Things to do:
a) Decide whether each statement below agrees with the forum reply about the findObj function, answering yes or no and quoting the words of the reply that decide it. (i) The reply says findObj must be called through this when it is defined in the scope like any other variable. (ii) The reply says a return inside the forEach callback returns from that callback rather than from the main function. (iii) The reply says the method is first passed an object and later an object array.
b) Resume the forum reply about the findObj function below, picking up right after its final sentence.

If you already have the ob.id === id inside the function, you don't need to double check for it later. Also, if findObj is a function defined in the scope like any other variable and is not in the "class" definition, you don't need to call it through this, the same way the first call to the findObj you do it without the this keyword.
Also, at first you pass an object to your method, but then you pass an object array (the obj.children), and also you check for the id inside a forEach method, where you pass a function (the x => { ... thingy), so when you return, you return from that function instead of the main function.
I've fixed it for you. I recommend you to understand what is happening and learn from it, as this will not happen if you know what you are doing (debug is your master here).

Data extracts:
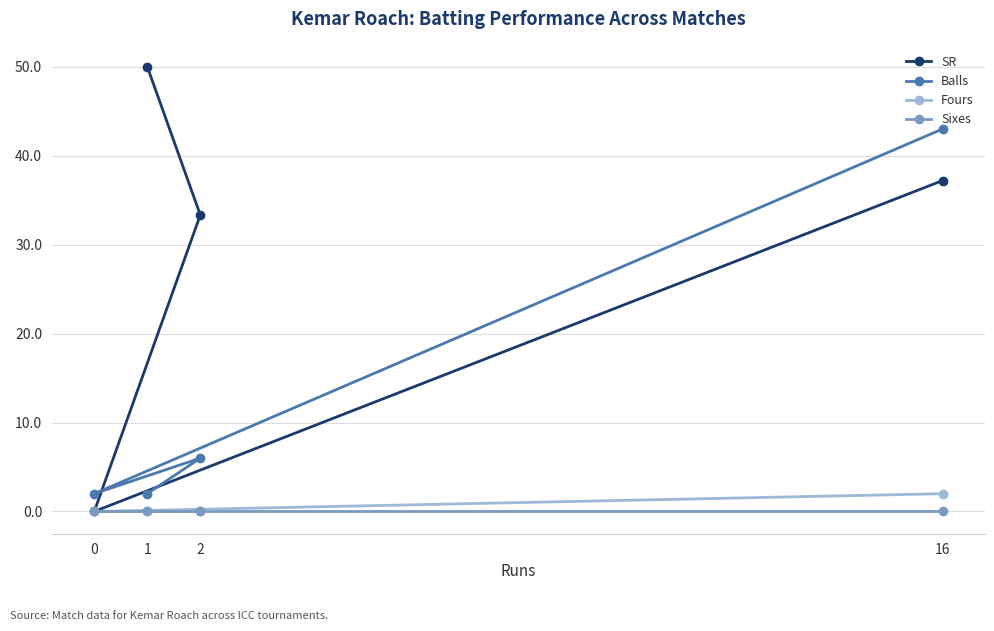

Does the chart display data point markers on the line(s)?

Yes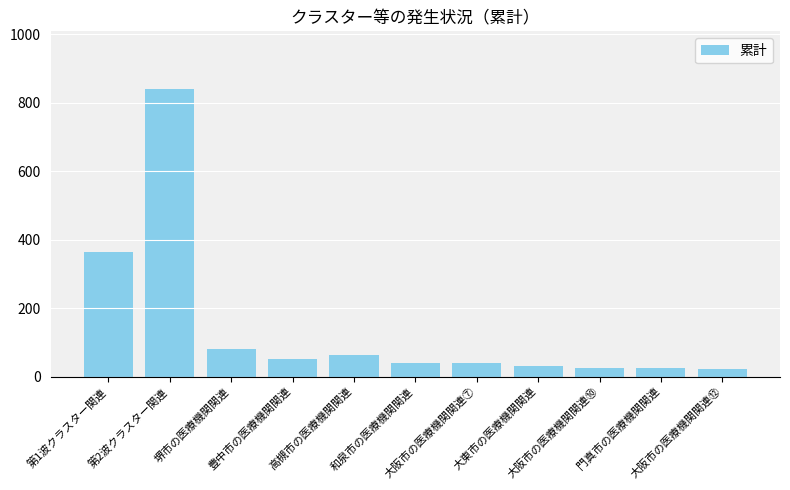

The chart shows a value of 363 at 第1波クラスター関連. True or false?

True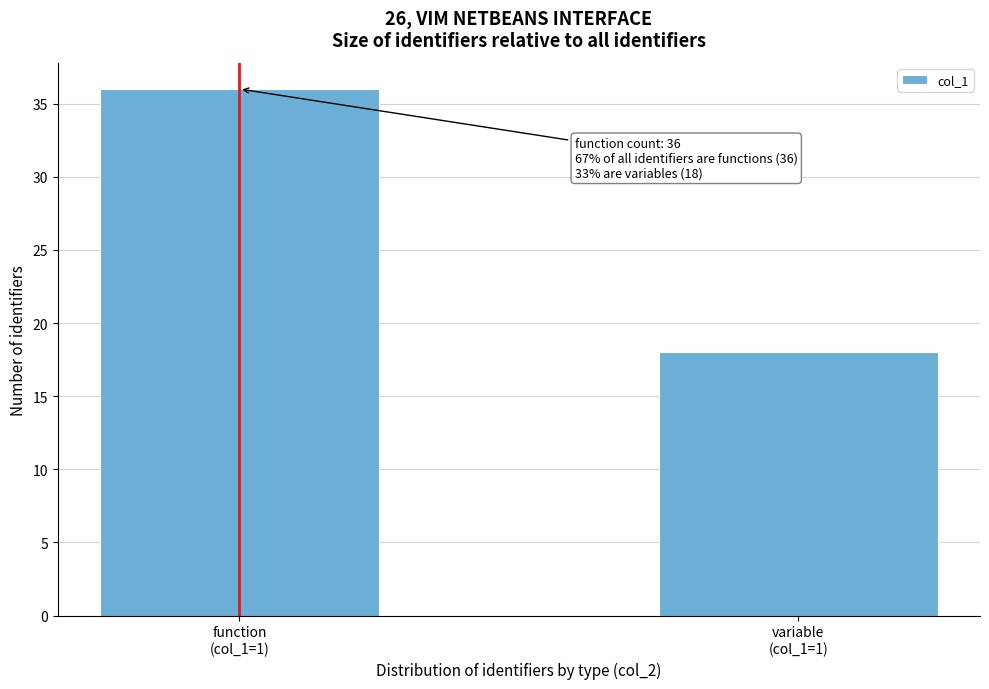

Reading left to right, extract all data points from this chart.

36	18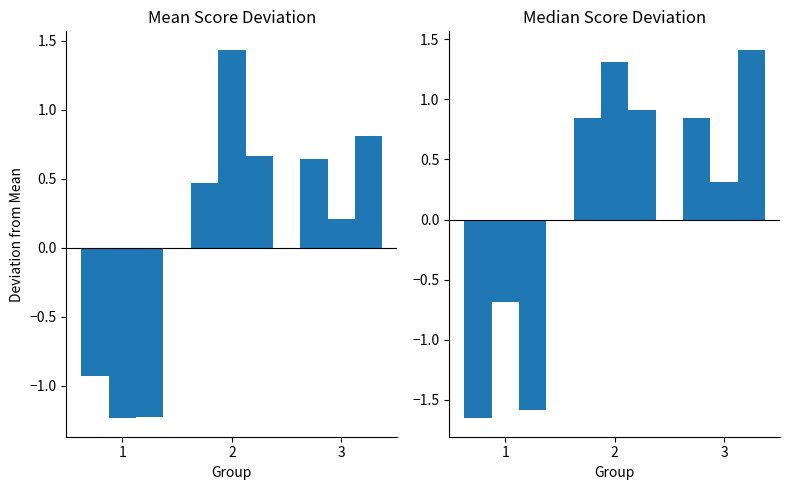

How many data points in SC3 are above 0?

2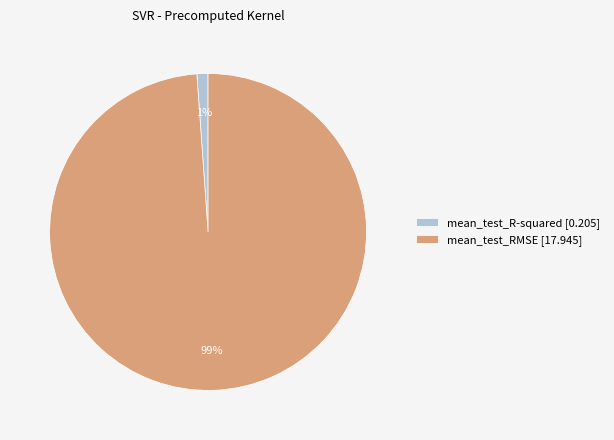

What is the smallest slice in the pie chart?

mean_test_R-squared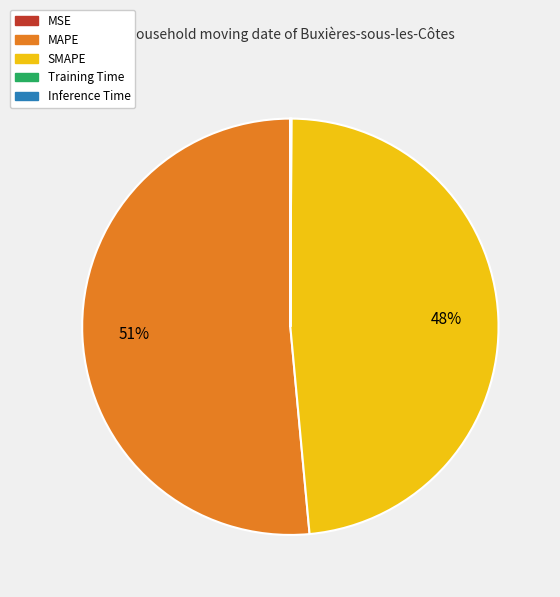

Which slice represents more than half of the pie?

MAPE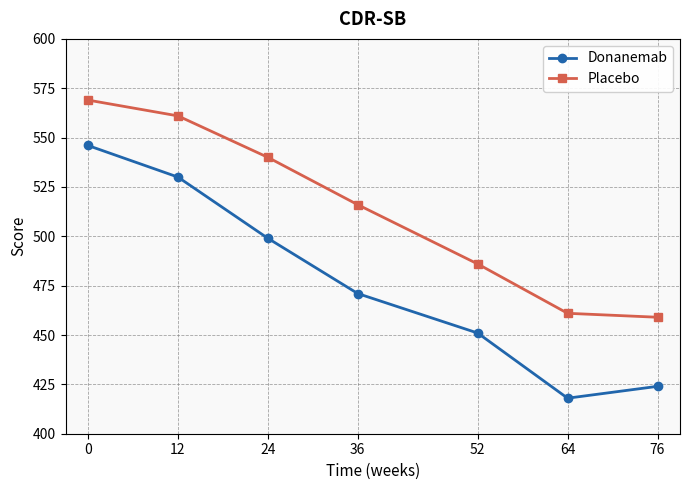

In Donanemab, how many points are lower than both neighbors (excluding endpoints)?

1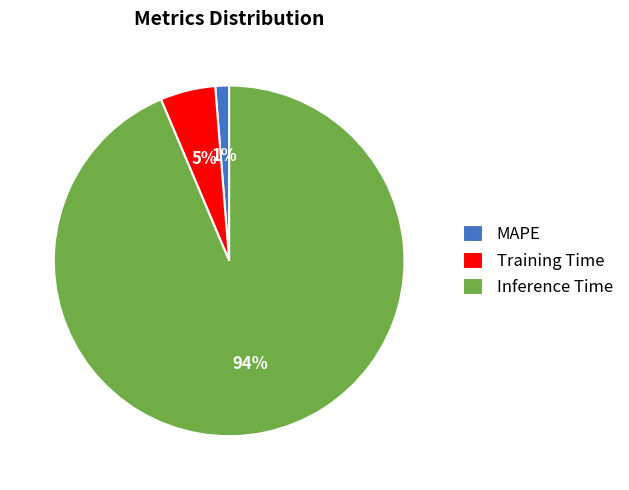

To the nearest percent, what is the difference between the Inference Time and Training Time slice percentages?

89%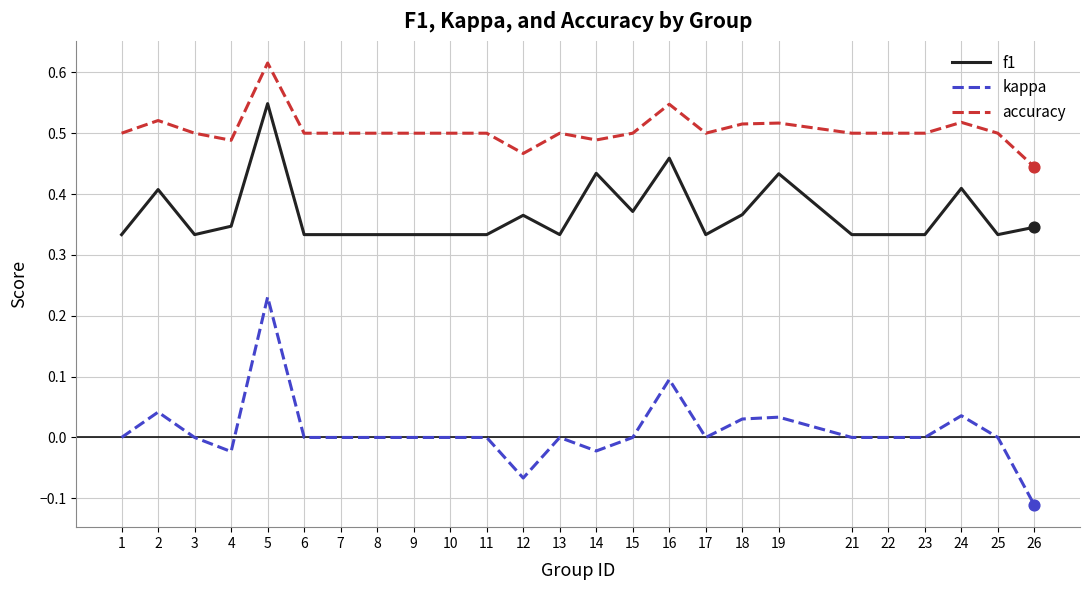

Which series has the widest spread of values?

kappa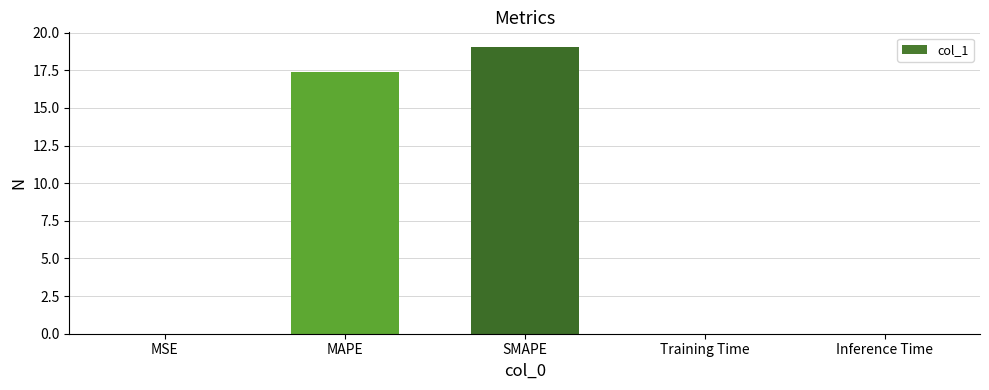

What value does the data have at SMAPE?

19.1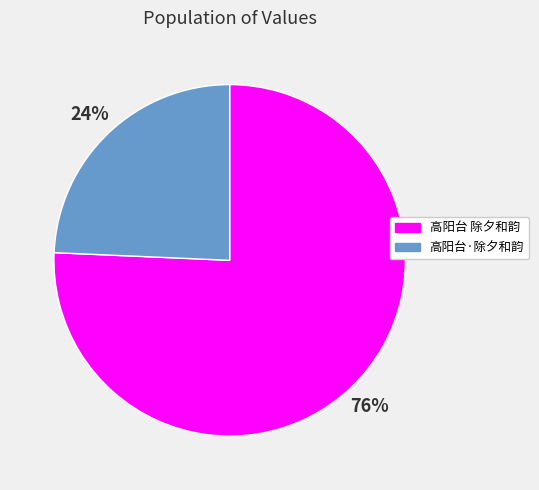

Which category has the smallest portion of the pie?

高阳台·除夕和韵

Set of answers:
a)
(i) No: "you don't need to call it through this"
(ii) Yes: "so when you return, you return from that function instead of the main function"
(iii) Yes: "at first you pass an object to your method, but then you pass an object array (the obj.children)"

b)
findObj(obj, id) {
if (obj.id === id) {
return obj;
}
for (var i = 0; i < obj.children.length; i++) { // No forEach, so when we return, we actually return from findObj
var r = findObj(obj.children[i], id); // We see if we have any return and let the "check logic" be defined on one location instead of duplicated.
if (r) {
return r;
}
}
}
You could check the object or check the children.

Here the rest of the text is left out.